### STORED DATA
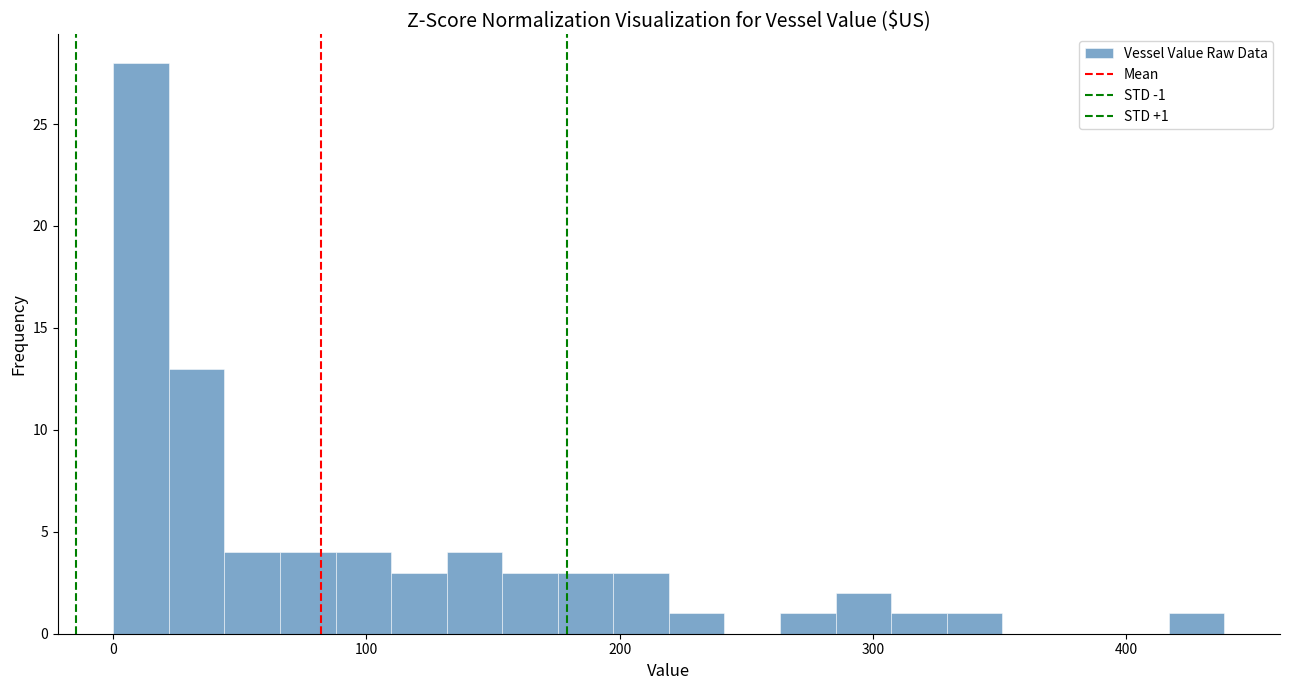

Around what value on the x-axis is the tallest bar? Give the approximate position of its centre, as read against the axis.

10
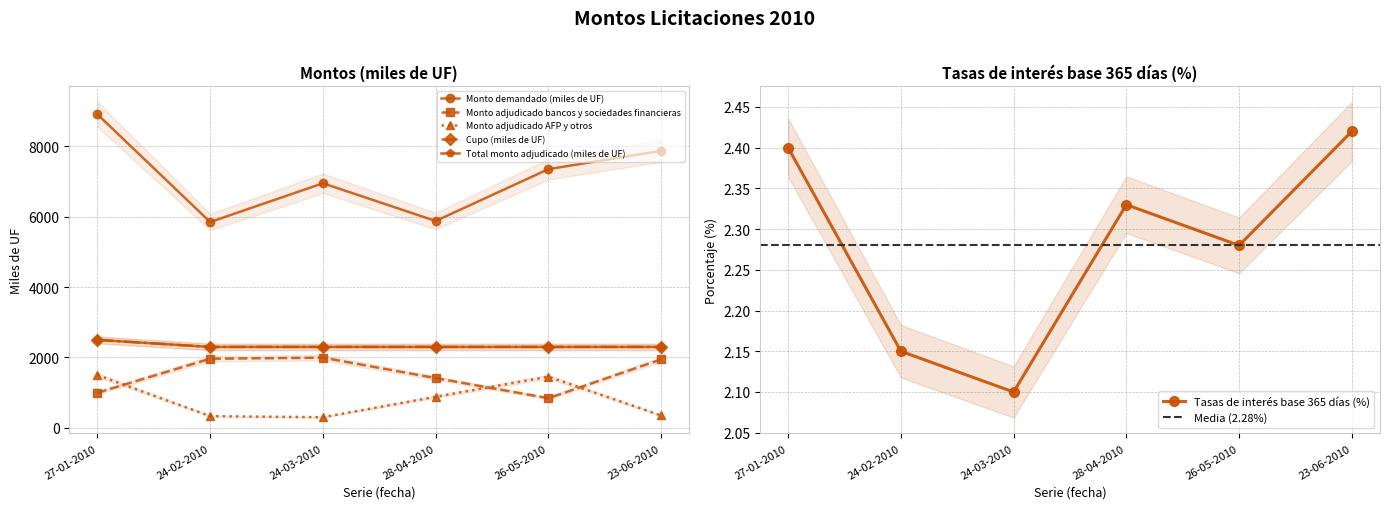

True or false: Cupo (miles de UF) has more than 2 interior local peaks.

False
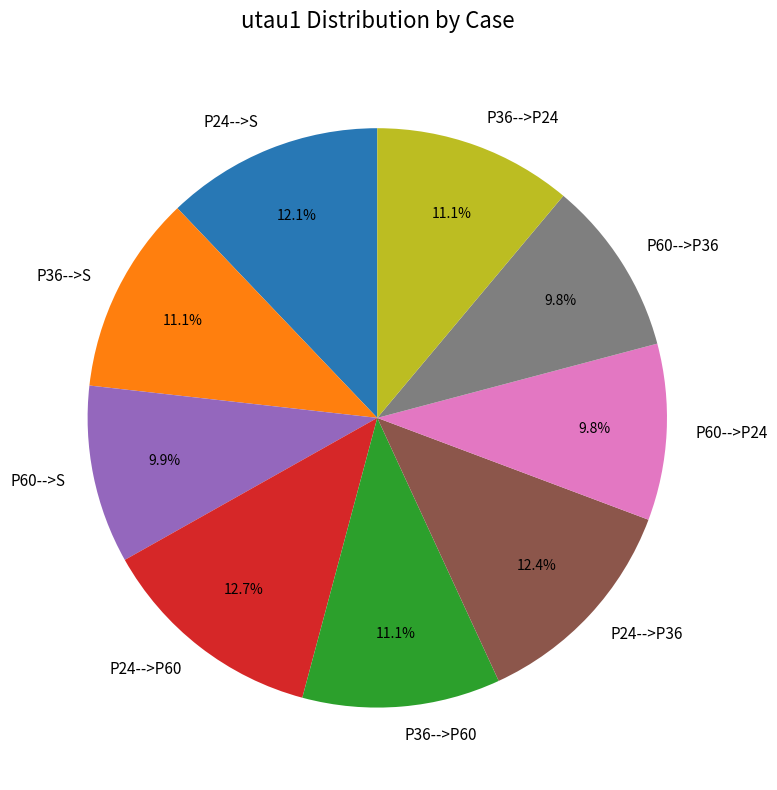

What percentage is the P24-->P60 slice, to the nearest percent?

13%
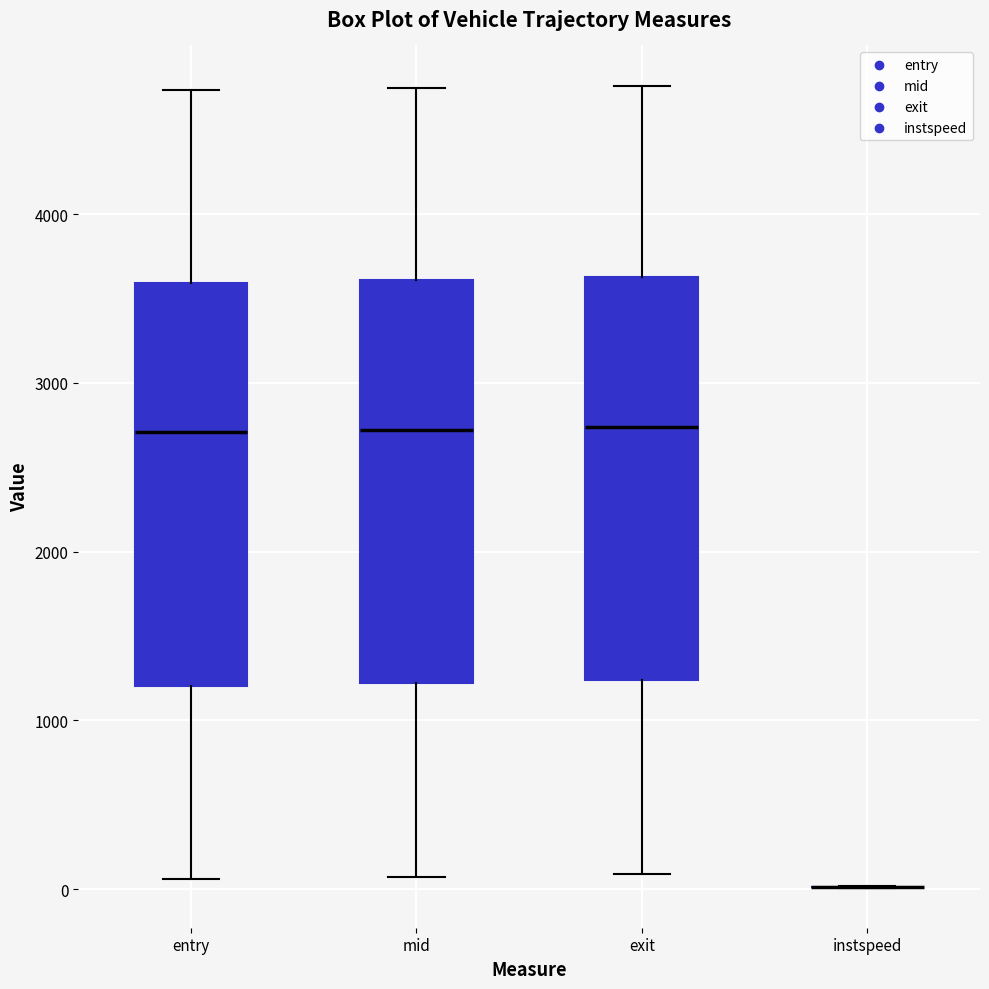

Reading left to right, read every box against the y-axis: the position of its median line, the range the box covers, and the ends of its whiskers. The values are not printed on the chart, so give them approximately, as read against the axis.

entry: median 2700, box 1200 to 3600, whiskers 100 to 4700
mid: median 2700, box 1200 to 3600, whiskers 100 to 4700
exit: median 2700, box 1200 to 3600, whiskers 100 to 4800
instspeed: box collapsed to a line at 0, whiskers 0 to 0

### TASK STATEMENT
Reproduce the text of every record above word for word, omitting the pictures.

### PROBLEM SOLUTION
Around what value on the x-axis is the tallest bar? Give the approximate position of its centre, as read against the axis.

10

True or false: Cupo (miles de UF) has more than 2 interior local peaks.

False

What percentage is the P24-->P60 slice, to the nearest percent?

13%

Reading left to right, read every box against the y-axis: the position of its median line, the range the box covers, and the ends of its whiskers. The values are not printed on the chart, so give them approximately, as read against the axis.

entry: median 2700, box 1200 to 3600, whiskers 100 to 4700
mid: median 2700, box 1200 to 3600, whiskers 100 to 4700
exit: median 2700, box 1200 to 3600, whiskers 100 to 4800
instspeed: box collapsed to a line at 0, whiskers 0 to 0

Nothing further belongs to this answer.